Pourtant à y regarder de plus près ce dessin est étrange. Il ne correspond à aucune histoire du magazine. Classiquement la couverture d’un illustré reprend une des histoires narrées dans les pages qui suivent, soit sous forme d’extrait soit sous forme de condensé. Ici la couverture est découplée du contenu. D’ailleurs, elle restera identique pour les six premiers numéros, excepté la couleur du titre. Ce n’est donc pas l’affiche d’un recueil d’histoire, mais l’emblème d’une ligne éditoriale. Ce magazine Komiks présente la même trace de comète que celle qui surplombe le dessin, et nous montre des bandes et des cases dessinées. Une telle mise en abyme nous indique bien, outre le désir de susciter l’intérêt d’un jeune public, que l’enjeu de cette image est la visibilité même du magazine.

Ainsi plusieurs éléments acquièrent un sens plus lourd. Les vêtements du garçon – un tee-shirt, une paire de jeans et des chaussures de sport -, relèvent de la panoplie américaine rock n’ roll, alors dissidente Le décor fait de hachures et de pointillés relèvent de la manière de Crumb, même s’il n’en a pas le style freaks. Surtout, la bouche d’égout ouverte est singulière. Des yeux brillent dans l’obscurité souterraine et nous regardent. L’interprétation de ce regard est ambiguë. Il peut signifier une puissance de surveillance, tapie dans l’ombre, prête à épier les plaisirs les plus anodins et enfantins, métaphore d’une police politique dont la vigilance secrète est informée de tout.

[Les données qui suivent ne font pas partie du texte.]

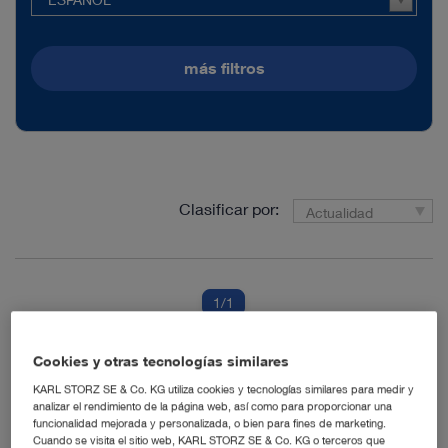
más filtros
Clasificar por:
Actualidad
1
/1
Cookies y otras tecnologías similares
KARL STORZ SE & Co. KG utiliza cookies y tecnologías similares para medir y
LIVE – Iluminación LED Integrada en los
analizar el rendimiento de la página web, así como para proporcionar una
VideoEndoscopios flexibles de Bronchoscopia de
KARL STORZ
funcionalidad mejorada y personalizada, o bien para fines de marketing.
Cuando se visita el sitio web, KARL STORZ SE & Co. KG o terceros que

Le pas assuré des enfants sauterait alors par-dessus le piège dans un élan rénovateur. Inversement, comme Saudek pose sa signature dans le contour de cette bouche, il peut être l’œil de l’artiste, promoteur d’une culture podzemni (underground) dont il était un des porte-paroles. Le joyeux trio serait alors l’apparence politiquement supportable d’une culture souterraine qui attend son heure pour faire la révolution au grand jour.

Une révolution de poètes et de dessinateurs. Sans effusion de sang.